One of the groups best known for this kind of work is the Church of Jesus Christ of Latter Day Saints (LDS – better known as the Mormons). They have spanned the globe to spread the word and gather up converts, all in the furtherance, I suppose, of launching God’s kingdom on earth (like we need another kingdom!).
Sometimes the opposition to their efforts takes a violent turn. On this day in 1989 two LDS missionaries, Jeffrey Brent Ball and Todd Ray Wilson, were killed in La Paz, Bolivia. The self-styled Zarate Willka Armed Forces of Liberation, a Marxist group named after an obscure Indian rebel of the late 1800s, claimed responsibility for the killings as well as for a bombing of the US secretary of state’s motorcade.
The violation of our national sovereignty by “Yankee invaders” would not go unpunished. Our hate is implacable and our war is to the death.”
The US saw a link to Cuba as well. Recall that famed guerrilla and folk hero Che Guevara was gunned down by the Bolivian Army with the aid of US advisers in October, 1967. The Zarate Willka bunch could very well have been influenced by Guevara.
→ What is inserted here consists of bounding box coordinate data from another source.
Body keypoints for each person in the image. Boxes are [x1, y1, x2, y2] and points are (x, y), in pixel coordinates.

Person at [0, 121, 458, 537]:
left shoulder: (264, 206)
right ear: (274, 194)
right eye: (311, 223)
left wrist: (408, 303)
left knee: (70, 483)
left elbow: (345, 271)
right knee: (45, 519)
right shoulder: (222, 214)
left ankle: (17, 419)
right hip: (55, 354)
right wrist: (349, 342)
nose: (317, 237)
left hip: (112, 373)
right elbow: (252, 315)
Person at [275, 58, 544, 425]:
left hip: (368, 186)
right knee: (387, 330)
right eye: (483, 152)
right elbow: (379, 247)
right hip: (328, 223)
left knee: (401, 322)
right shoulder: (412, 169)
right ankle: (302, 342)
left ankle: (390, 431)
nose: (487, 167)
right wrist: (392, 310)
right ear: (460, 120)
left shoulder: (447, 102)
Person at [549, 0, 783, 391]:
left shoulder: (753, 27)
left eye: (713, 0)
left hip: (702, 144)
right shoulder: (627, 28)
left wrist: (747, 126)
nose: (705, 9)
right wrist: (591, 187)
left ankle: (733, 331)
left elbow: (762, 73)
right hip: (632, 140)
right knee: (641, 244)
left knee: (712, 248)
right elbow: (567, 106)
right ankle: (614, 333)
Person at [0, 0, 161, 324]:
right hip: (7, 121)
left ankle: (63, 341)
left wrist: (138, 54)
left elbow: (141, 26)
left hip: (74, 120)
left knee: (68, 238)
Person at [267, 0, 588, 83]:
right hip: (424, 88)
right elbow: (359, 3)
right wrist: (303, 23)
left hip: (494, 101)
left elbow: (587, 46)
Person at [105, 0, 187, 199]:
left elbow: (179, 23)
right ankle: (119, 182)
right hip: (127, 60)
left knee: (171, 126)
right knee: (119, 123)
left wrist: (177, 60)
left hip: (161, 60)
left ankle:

I knew a lot of Mormons when I worked in intelligence: they were very good linguists (a skill the church cherishes as it helps in missionary work). And while I find their history and religious claims wonky – it is not normative Christianity in my books – I do not think they should have to die for their faith. If you don’t want them proselytising just tell them no thanks and send them home. Problem solved.